There is a real possibility that the adidas Kegler Super 1/100, once made quietly and almost defiantly, is now the rarest and most elusive shoe the brand has ever created. Unlike high-profile collaborations or million-dollar auction pieces, it was never designed for spectacle. It was designed for meaning. That very lack of commercial intent may be what makes it one of the most prized and significant sneakers ever made by adidas.
In many ways, the Kegler Super 1/100 deserves to be spoken of in the same breath as the Nike Air Jordan 1, or Converse Chuck Taylor All-Star. Where the Jordan 1 marked a cultural turning point for basketball and sneaker marketing—a collision of athlete, style, and rebellion—twenty years later the Kegler Super was its quieter, more cerebral counterpart. It was not about performance or endorsement, but reflection and reinvention. Both shoes, in their own radically different ways, disrupted the norms of their time and inspired waves of design thinking that followed.
The Kegler Super showed that a sneaker could be a canvas for storytelling. That history, craftsmanship, and innovation could be woven into something wearable—not for hype, but for heritage. And while it may not have been worn on court or televised around the world, it still sparked a new approach to what Originals could be—elevated, conceptual, intentional.

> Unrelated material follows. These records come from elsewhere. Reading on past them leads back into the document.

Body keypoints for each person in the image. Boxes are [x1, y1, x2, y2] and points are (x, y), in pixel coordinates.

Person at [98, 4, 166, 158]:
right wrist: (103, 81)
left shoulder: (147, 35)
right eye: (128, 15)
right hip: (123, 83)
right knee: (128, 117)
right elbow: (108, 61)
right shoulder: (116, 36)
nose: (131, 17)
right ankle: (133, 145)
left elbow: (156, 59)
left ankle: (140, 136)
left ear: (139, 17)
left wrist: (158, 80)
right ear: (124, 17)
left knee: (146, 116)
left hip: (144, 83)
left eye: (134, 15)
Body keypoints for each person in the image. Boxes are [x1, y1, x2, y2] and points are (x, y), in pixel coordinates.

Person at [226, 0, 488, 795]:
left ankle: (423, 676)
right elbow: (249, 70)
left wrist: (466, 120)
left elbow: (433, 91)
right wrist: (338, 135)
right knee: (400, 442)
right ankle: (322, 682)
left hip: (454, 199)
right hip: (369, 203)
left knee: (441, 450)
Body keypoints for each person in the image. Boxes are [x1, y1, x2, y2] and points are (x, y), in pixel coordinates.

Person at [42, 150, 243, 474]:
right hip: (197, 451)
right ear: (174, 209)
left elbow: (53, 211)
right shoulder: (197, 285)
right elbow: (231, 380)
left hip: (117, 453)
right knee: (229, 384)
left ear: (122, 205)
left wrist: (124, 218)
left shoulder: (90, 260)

Today, somewhere in the world, behind closed doors or buried in boxes, a few of these pairs may still sit—quietly ageing, quietly watching. A reminder of a time when a designer chose to tell a story rather than chase a trend, and when a company’s past was honoured not through profit, but through purpose.
And that, perhaps, is the true legacy of the Kegler Super 1/100. Not just as a shoe, but as a question whispered across time:
What if the most valuable things we create are the ones we never try to sell?